## EXCERPT TO READ

These aspects of the rule invite abuse. Even if the potential for abuse is not exploited, the rule will likely have a chilling effect on attorney-client communications. Because a court order would allow agents to monitor conversations without the knowledge of either party, neither attorney nor client can ever be sure that their conversations are not being heard. Loose definitions in the text of the regulation heighten such concerns - it is up to agents' supervisors to determine, e.g., what counts as an "imminent act of violence," or what communications "are not related to the seeking or providing of legal advice" and hence may be disclosed to other parties. Under these provisions, a broad category of suspects may have legitimate cause to worry that their conversations will be monitored, even though no substantive connection exists between their cases and any terrorist plot. (25) With no way to determine for sure whether they are under surveillance or not, even innocent clients in detention may be afraid to disclose facts of their case to their attorney.
The interim rule is likely to inhibit detainees from talking freely with their attorneys, and recent events in conjunction with the rule have given attorneys pause before representing such clients at all. On April 9, 2002, Attorney General John Ashcroft announced the indictment of criminal defense attorney Lynne Stewart on charges that she provided material support to a foreign terrorist organization. The accusation - which Stewart unequivocally denies - was based on information gleaned by listening into conversations between the attorney and her client, Sheikh Omar Abel Rahman, a jailed Muslim cleric with ties to Egyptian terrorists. The surveillance was authorized under the Foreign Intelligence Surveillance Act discussed above; future monitoring in her case, however, will be done pursuant to the interim rule.

## WRITTEN TASK A
Copy the rows below line for line, leaving out the picture.

## GIVEN RECORDS
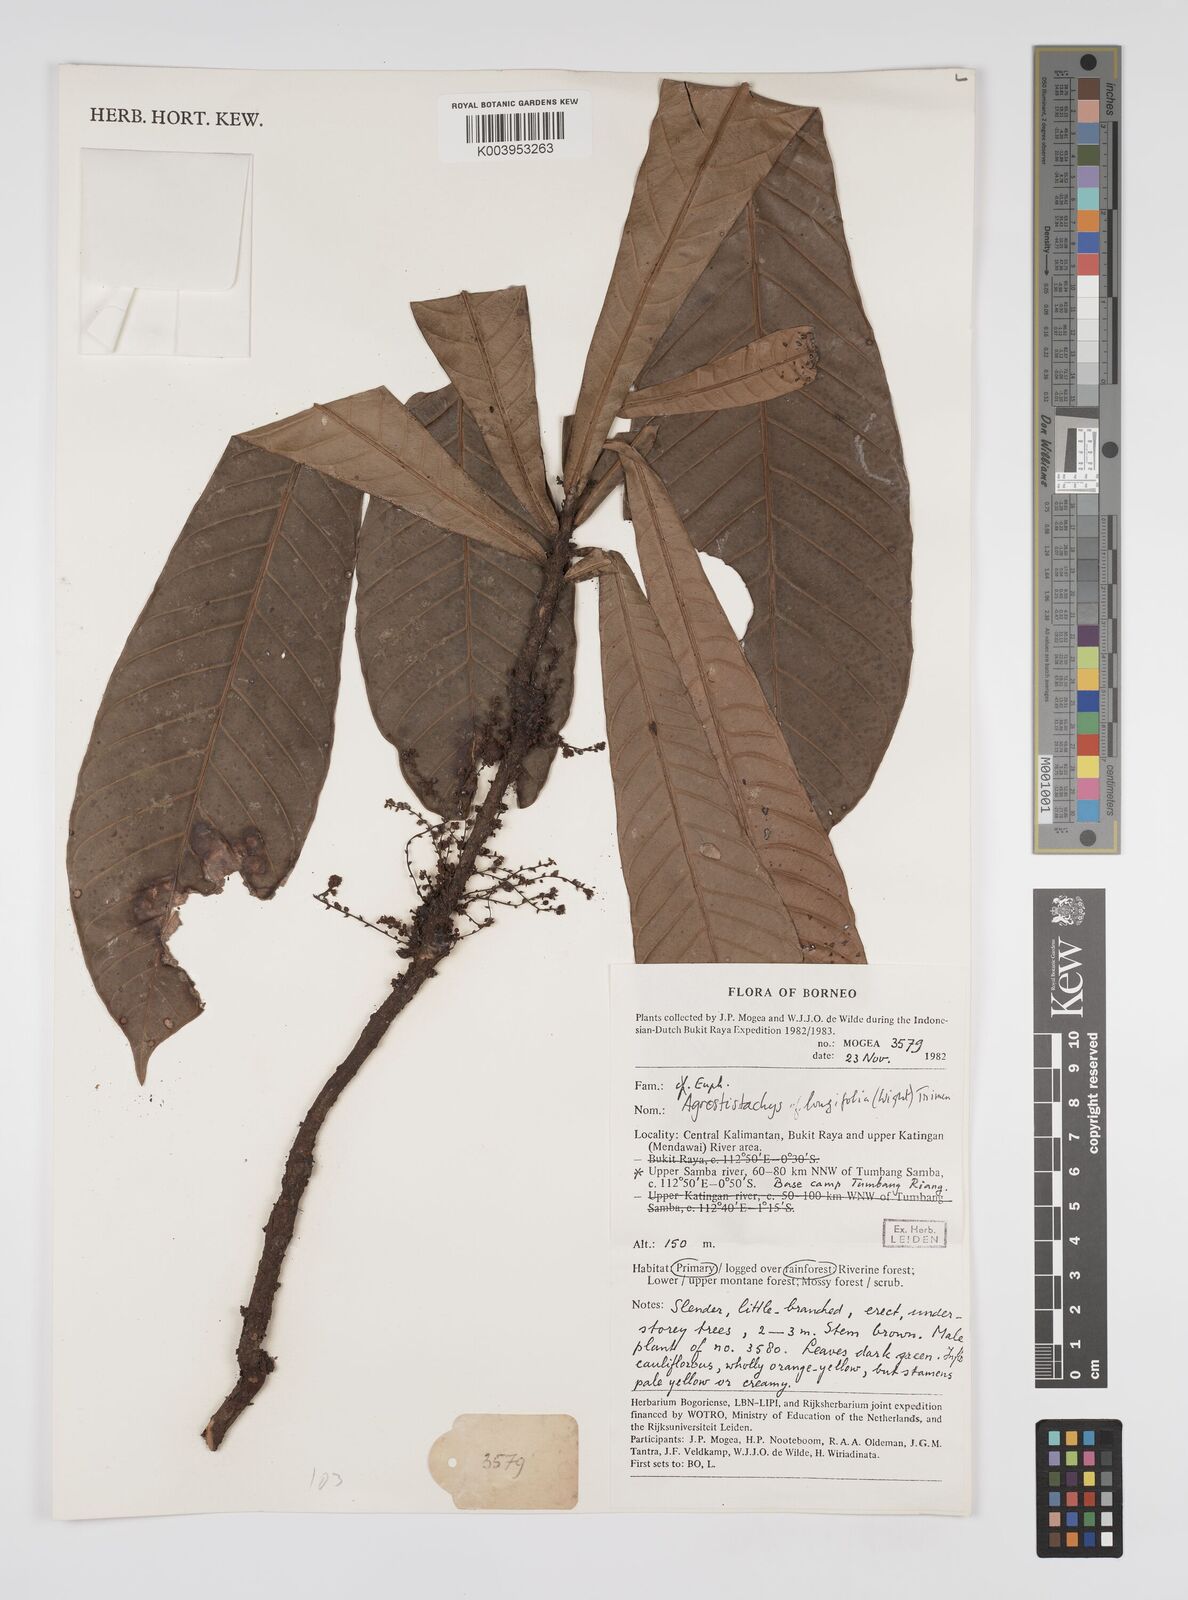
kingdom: Plantae
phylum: Tracheophyta
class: Magnoliopsida
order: Malpighiales
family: Euphorbiaceae
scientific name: Euphorbiaceae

## WRITTEN TASK B
Turn the paragraph that begins "The interim rule is likely to inhibit" in the passage on monitoring attorney-client talks into a short bulleted list that keeps its main facts.

## COMPLETE RESPONSE A
kingdom: Plantae
phylum: Tracheophyta
class: Magnoliopsida
order: Malpighiales
family: Euphorbiaceae
scientific name: Euphorbiaceae

## COMPLETE RESPONSE B
- The interim rule will likely keep detainees from talking freely with their attorneys, and recent events have made attorneys hesitate to take such clients at all.
- On April 9, 2002, Attorney General John Ashcroft announced that criminal defense attorney Lynne Stewart had been indicted on charges of providing material support to a foreign terrorist organization. Stewart firmly denies the charge.
- The charge rested on listening in on her talks with her client, Sheikh Omar Abel Rahman, a jailed Muslim cleric with ties to Egyptian terrorists.
- That surveillance was authorized under the Foreign Intelligence Surveillance Act. Future monitoring in her case will be done under the interim rule.